Wireless Sensor Network (WSN) For Two

Dimensional Spatio-Temporal Temperature

Profiling In Marine Environments

Diogenes Armando D. Pascua, Michael Lochinvar S. Abundo

Abstract— Energy consumption is one of the biggest constraints of the wireless sensor nodes deployed in marine environment. They are typically used for remote environment monitoring in areas where providing electrical power is difficult. Therefore, the devices need to be powered by batteries and alternative energy sources. Because battery energy is limited, the use of different techniques for energy saving is one of the hottest topics in Wireless Sensor Networks(WSNs.) Various battery optimization schemes have been developed both through hardware and software techniques. The ubiquity of Wireless Fidelity(Wi-Fi) based networks makes for a popular choice for establishing Wi-Fi based sensor networks but the relatively high-power requirements of these systems conflict with the requirement for long battery life and low maintenance. This work considers whether it is possible to reduce Wi-Fi power usage to the point where cheap Wi-Fi based products can be used instead of other protocols. The setup is composed of a wireless sensor which is based on the low cost esp8266 module tasked to gather temperature data in a marine protected area. Energy consumption was analyzed for the nodes at various states along the device firmware as well as the relationship between energy consumption against the rate of sensor data of transmission and system sleep period. The study also compares the energy usage of two network implementation: Message Que Telemetry Transport(MQTT) against Server-Client based system. Test results reveal that the sensor nodes can have a maximum battery life of 15.8 hours for both transmission methods, regardless of transmission rates, if no sleep period is implemented.
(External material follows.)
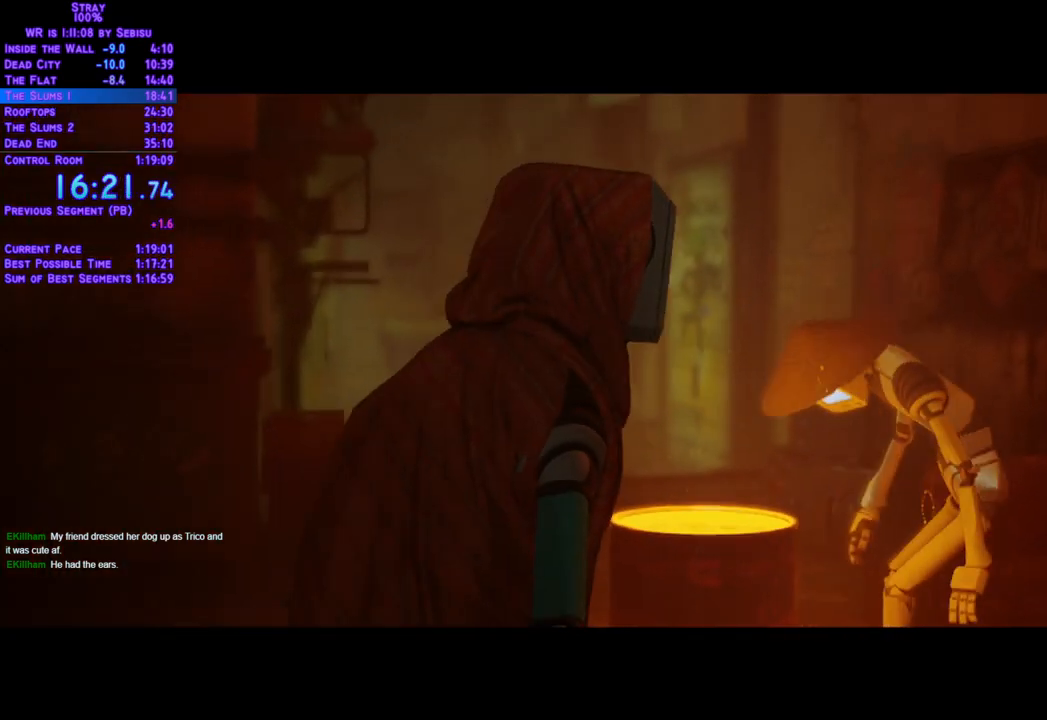
{"buttons": ["L2", "DPAD_UP"], "left_stick": "center", "right_stick": "center", "events": []}
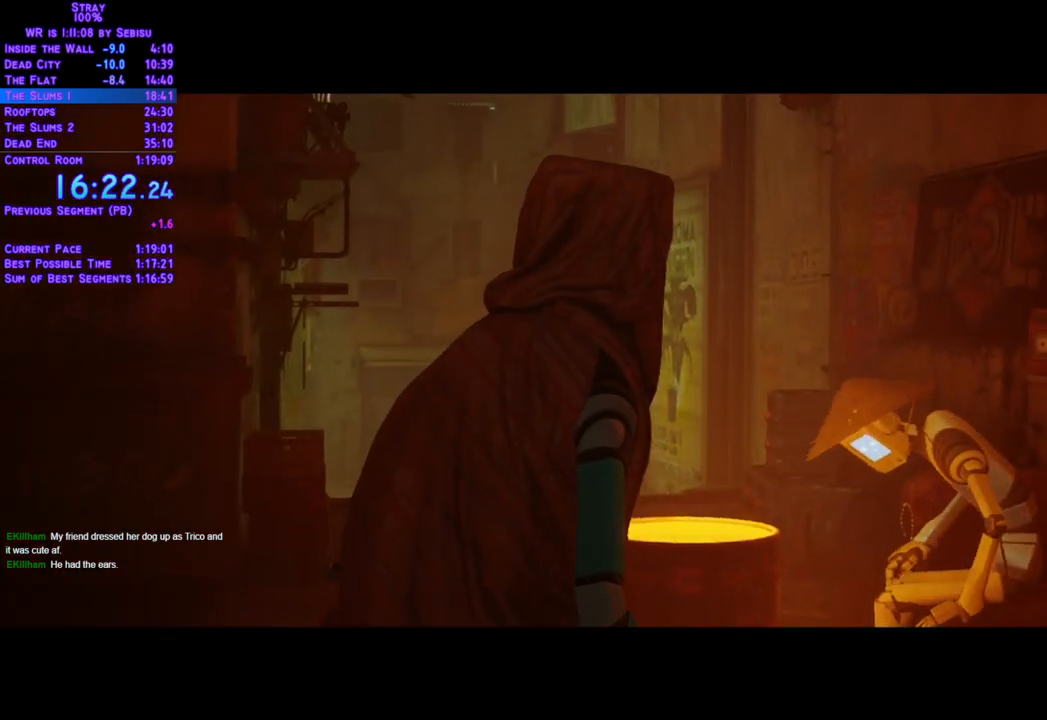
{"buttons": ["L2", "DPAD_UP"], "left_stick": "center", "right_stick": "center", "events": []}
Transmission rate have a profound effect on the systems battery life if sleep mode is implemented. It was found that battery life can increase up to 43 times for a transmission period of one hour and up to 40 times for a transmission period of one minute. An optimized WSN configuration utilizing MQTT transmission scheme proved to extend battery life more than that of the Server-Client scheme by up to 34 percent. From these analyses, the design of an optimal firmware and choice of network architecture can be derived where battery life can be extended in the longest possible time.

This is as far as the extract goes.